The IAAF then commissioned a study by German professor Gert-Peter Brueggemann, who concluded that Pistorius's racing blades allowed his body to expend less energy in a race. The study provided the basis for the IAAF's ruling in January, which was supported by the International Olympic Committee.

That's when Kessler contacted Pistorius's manager through the firm's Johannesburg office and volunteered his services. The CAS, the appellate venue for the Olympics and other major international sports bodies, granted an expedited schedule for an appeal, since Pistorius's goal is to qualify for the Beijing Olympics in August.

The D&L team, which includes litigation cochair David Feher in New York and corporate partner Marco Consonni in Milan, assembled a list of experts to refute Brueggemann's study.

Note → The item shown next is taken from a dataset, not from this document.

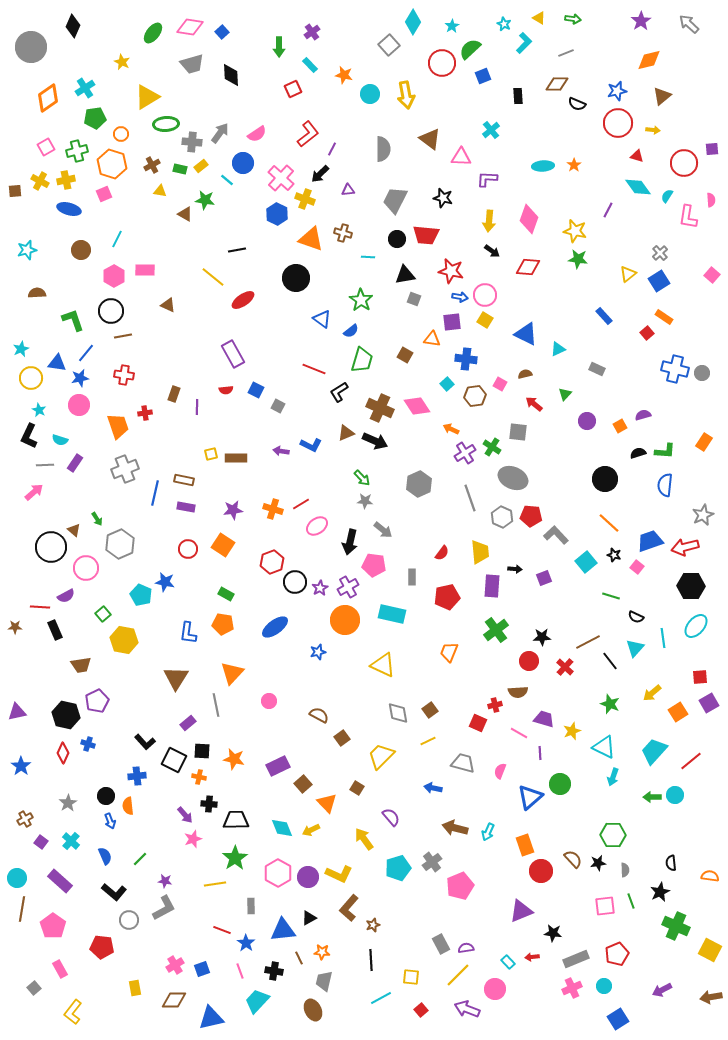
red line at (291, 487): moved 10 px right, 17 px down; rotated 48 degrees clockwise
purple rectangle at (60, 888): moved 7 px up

Pistorius's legal team also argues that since the IAAF is based in Monaco--a party to various United Nations conventions for those with disabilities--it must make reasonable accommodations for Pistorius.

"You can't just ban him," Kessler says. "The IAAF made no effort to say, 'Well, this is how the prosthesis can be modified.' It's just a pure effort at exclusion that we're hopeful will be struck down."

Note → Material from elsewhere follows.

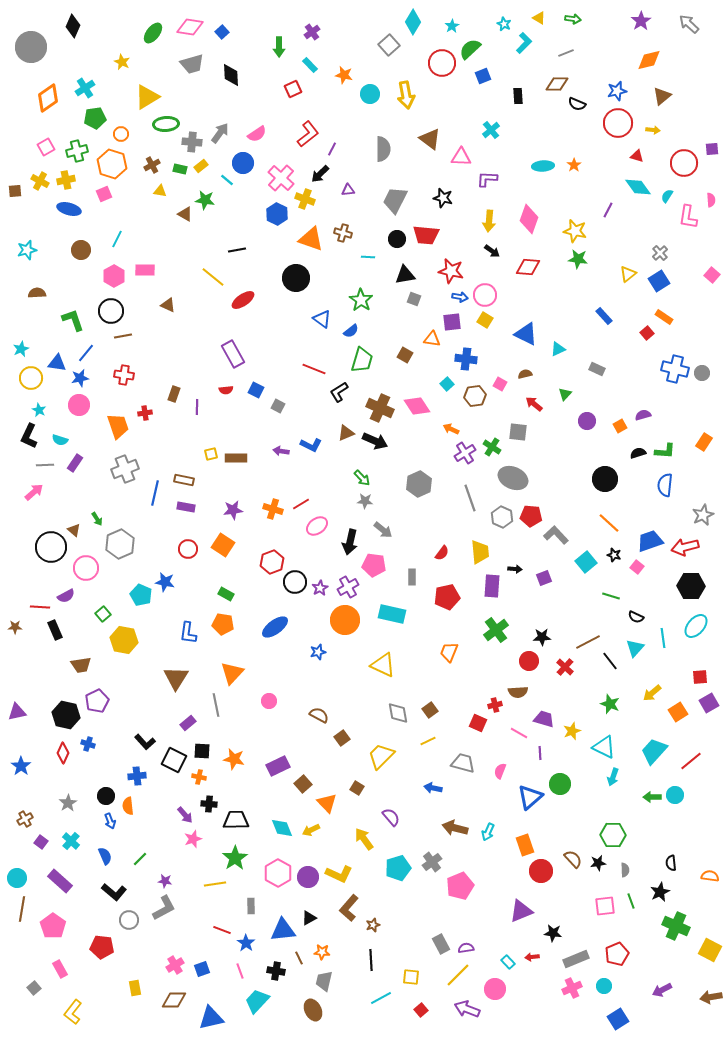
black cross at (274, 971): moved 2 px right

DLA Piper's Gay, who has represented the IAAF since the first legal challenge to its rules in 1988, says the issue is more black-and-white. "Our general contention is that, by use of the prosthesis, Mr. Pistorius gains a technical advantage, which is contrary to IAAF [rules]," Gay says. "I don't think any modifications are necessary. It's a standard prosthesis."

CAS proceedings allow each party to select an independent arbitrator to sit on the panel, which is chaired by a third individual not chosen by either side. Gay says the IAAF chose David Rivkin, a veteran international arbitrator familiar with CAS proceedings who also happens to be a litigation partner in the New York and London offices of Debevoise & Plimpton. Pistorius's legal team picked Jean-Philippe Rochat, a partner with Carrard Paschoud Heim & Partners in Lausanne, to serve on the panel. English lawyer Martin Hunter will serve as chair.

The CAS is expected to rule quickly. If Pistorius loses his appeal, the Swiss Federal Court could order a review of the results, although Gay says that findings by the arbitration panel are rarely overturned.

Even if he wins, Kessler says Pistorius still needs to cut seven-tenths of a second off his qualification time to make the South African Olympic team. "[Pistorius] knows that he can do it," Kessler says. "He just needs the opportunity to compete."